I admit that this view has been commonplace in MMT. Neil Wilson, who used to comment regularly on the subject of MMT certainly seemed to share it. Hints of it have turned up not infrequently elsewhere in MMT commentary. And I have always felt the attitude profoundly wrong, which is why I wrote a paper on the subject for a special edition of the Real World Economic Review on MMT last year, available here.

I have already written about that paper on this blog. I won’t reiterate what I said there. I would add that Randy Wray subsequently said of the paper that it was ‘the first development in MMT from someone outside the core group'.

I guess it’s got some merit then. And what it says is that the reason why tax abuse matters is that unless it is tackled at least six things happen.

First, too little money is initially collected by tax. So inflation is not controlled. The government is not in fiscal control in that case.

Second, to re-establish control they put up taxes on those people they can collect from, and most especially employees, who as a result pay more than fair share in taxes compared to businesses, the self-employed and the owners of capital.

Third, this then creates inequalities and social injustice.

Fourth, this also undermines the ability of the government to deliver its social, economic and fiscal policies through the tax system, which it should be able to do.

Fifth, we then get weak government at best.

Sixth, social order might break down, as is common when tax evasion is rife.

In other words, tax is not just about revenue raising, as argued in The Joy of Tax. Instead there are six reasons to tax:

1) To ratify the value of the currency: this means that by demanding payment of tax in the currency it has to be used for transactions in a jurisdiction;

2) To reclaim the money the government has spent into the economy in fulfilment of its democratic mandate;

3) To redistribute income and wealth;

4) To reprice goods and services;

5) To raise democratic representation - people who pay tax vote;

6) To reorganise the economy i.e. fiscal policy.

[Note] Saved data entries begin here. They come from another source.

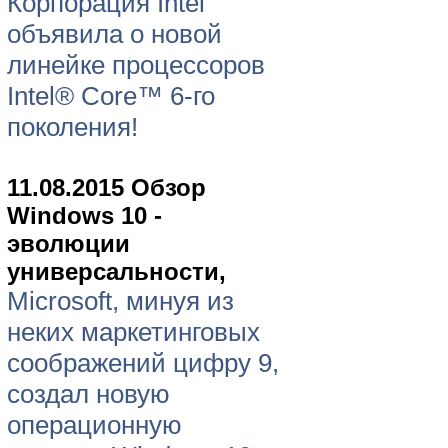
Корпорация Intel
объявила о новой
линейке процессоров
Intel® Core™ 6-го
поколения!
11.08.2015 Обзор
Windows 10 -
эволюции
универсальности,
Microsoft, минуя из
неких маркетинговых
соображений цифру 9,
создал новую
операционную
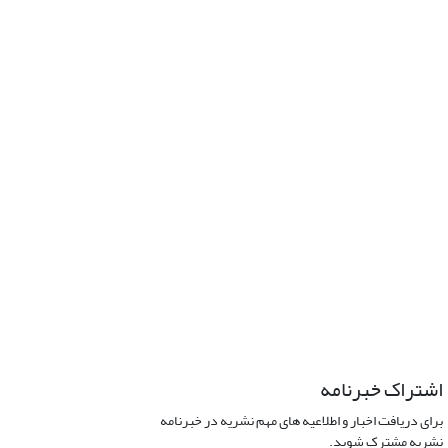
اشتراک خبرنامه
برای دریافت اخبار و اطلاعیه های مهم نشریه در خبرنامه
نشریه مشترک شوید.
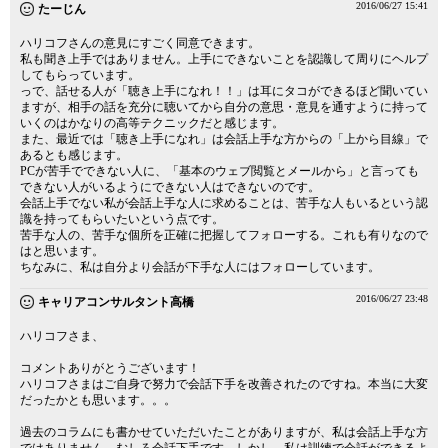
2016/06/27 15:41
たーじん
ハリコフさんの意見にすごく同意できます。
私も聞き上手ではありません。上手にできないことを認識して周りにヘルプ
してもらっています。
っで、話せる人が「聴き上手になれ！！」は耳にタコができるほど聞いてい
ますが、相手の話を充分に聴いてから自分の意思・意見を通すように持って
いくのはかなりの高等テクニックだと感じます。
また、最近では「聴き上手になれ」は会話上手な方からの「上から目線」で
あるとも感じます。
PCが苦手でできない人に、「基本のウェブ閲覧とメールから」と言っても
できない人がいるようにできない人はできないのです。
会話上手でない私が会話上手な人に求めることは、苦手な人もいるという認
識を持ってもらいたいという点です。
苦手な人の、苦手な個所を正確に把握してフォローする。これも有りなので
はと思います。
ちなみに、私は自分より会話が下手な人にはフォローしています。
2016/06/27 23:48
キャリアコンサルタント高橋
ハリコフさま、
コメントありがとうございます！
ハリコフさまはご自身で努力で会話下手を改善されたのですね。本当に大変
だったかとも思います。。。
過去のコラムにも書かせていただいたことがありますが、私は会話上手な方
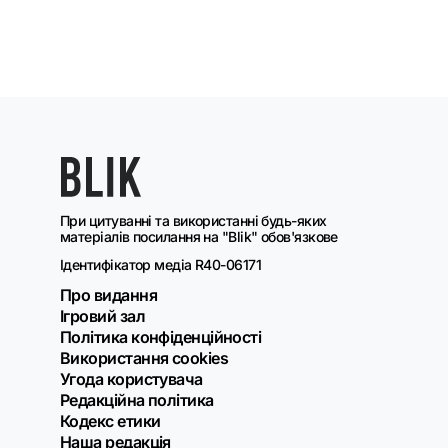
При цитуванні та використанні будь-яких
матеріалів посилання на "Blik" обов'язкове
Ідентифікатор медіа R40-06171
Про видання
Ігровий зал
Політика конфіденційності
Використання cookies
Угода користувача
Редакційна політика
Кодекс етики
Наша редакція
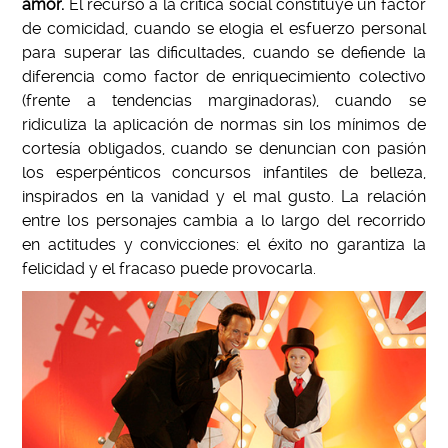
amor.
El recurso a la crítica social constituye un factor
de comicidad, cuando se elogia el esfuerzo personal
para superar las dificultades, cuando se defiende la
diferencia como factor de enriquecimiento colectivo
(frente a tendencias marginadoras), cuando se
ridiculiza la aplicación de normas sin los mínimos de
cortesía obligados, cuando se denuncian con pasión
los esperpénticos concursos infantiles de belleza,
inspirados en la vanidad y el mal gusto. La relación
entre los personajes cambia a lo largo del recorrido
en actitudes y convicciones: el éxito no garantiza la
felicidad y el fracaso puede provocarla.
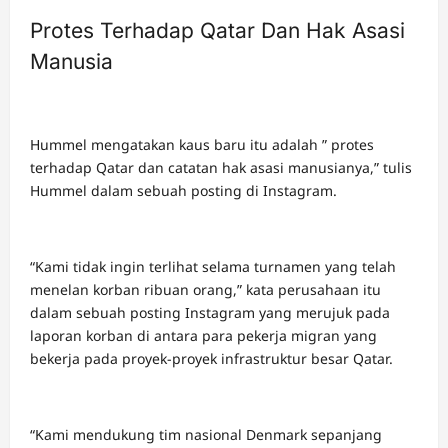
Protes Terhadap Qatar Dan Hak Asasi
Manusia
Hummel mengatakan kaus baru itu adalah ” protes
terhadap Qatar dan catatan hak asasi manusianya,” tulis
Hummel dalam sebuah posting di Instagram.
“Kami tidak ingin terlihat selama turnamen yang telah
menelan korban ribuan orang,” kata perusahaan itu
dalam sebuah posting Instagram yang merujuk pada
laporan korban di antara para pekerja migran yang
bekerja pada proyek-proyek infrastruktur besar Qatar.
“Kami mendukung tim nasional Denmark sepanjang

In that case, which opinion Randy Wray seems to have endorsed, an effective tax system is key to MMT,  and tax abuse has to most especially be tackled when its prescriptions for economic management are being followed.

And as for tax havens, what then becomes clear about them is that they are not only about abusing the tax systems of other countries, they are also about undermining their whole social and economic systems as well. And that's good enough reason to keep them well and truly on our radars.